Employer Waived Its Right to Have Arbitrability of an Employment Agreement Determined by the Arbitrator, but Labor Code §206.5 Does Not Prohibit the Arbitration of Claims

Pulli v. Pony International (June 19, 2012) ___ Cal.4th____ is another interpretation of an arbitration agreement in a long line of cases interpreting whether or not an arbitration agreement is enforceable. The fact that this case even exists underscores the fact that the law on the enforceability of arbitration agreements is unnecessarily murky and that employees continue to balk at the inherent unfairness of arbitration agreements, which take away an employee’s right to a jury trial.
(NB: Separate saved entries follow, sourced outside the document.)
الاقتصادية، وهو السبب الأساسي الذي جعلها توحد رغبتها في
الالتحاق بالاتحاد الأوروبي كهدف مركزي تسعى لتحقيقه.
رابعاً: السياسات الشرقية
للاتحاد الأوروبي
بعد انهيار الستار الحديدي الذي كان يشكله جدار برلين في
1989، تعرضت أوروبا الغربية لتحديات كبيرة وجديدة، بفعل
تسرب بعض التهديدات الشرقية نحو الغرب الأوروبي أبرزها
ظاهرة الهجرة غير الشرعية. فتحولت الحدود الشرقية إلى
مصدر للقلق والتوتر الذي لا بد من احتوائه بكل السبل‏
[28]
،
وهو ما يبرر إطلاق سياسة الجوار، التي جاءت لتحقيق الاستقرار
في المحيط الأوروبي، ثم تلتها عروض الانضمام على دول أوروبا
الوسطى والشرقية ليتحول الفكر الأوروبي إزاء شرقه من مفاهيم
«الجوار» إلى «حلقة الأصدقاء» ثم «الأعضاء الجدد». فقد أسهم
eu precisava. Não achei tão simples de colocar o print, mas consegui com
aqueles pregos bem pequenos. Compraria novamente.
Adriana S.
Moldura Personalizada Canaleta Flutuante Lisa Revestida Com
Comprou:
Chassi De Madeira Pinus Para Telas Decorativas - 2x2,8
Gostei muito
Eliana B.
In this case, the California Court of Appeals held that, as a procedural matter, a defendant waives its right to have an arbitrator determine the issue of arbitrability where the defendant acted in a manner inconsistent with the right to arbitrate and substantially invoked “the litigation machinery” per Saint Agnes Medical Center v. PacifiCare of California (2003) 31 Cal.4th 1187, 1196 by addressing the employee’s claim on its merit, rather than by simply asking that the matter be sent to arbitration. This ruling makes sense – as the employer was asking the court to rule for two bites of the apple: let the court rule, and if it didn’t like the court’s opinion, then take it to an arbitrator.

Second, the Court of Appeals held that on the merits, an arbitration agreement is not invalidated by Labor Code §206.5‘s prohibition against requiring that an employee sign a release for the payment of wages without paying the wages in question. The Court noted that, as a matter of statuatory interpretation, the goal of Labor Code §206.5 is to prohibit the coercion of settlement of wage claims without the actual payment of the wages, but that Labor Code §206.5 did not bar an employer from requiring (or coercing, really!) the waiver of a jury trial.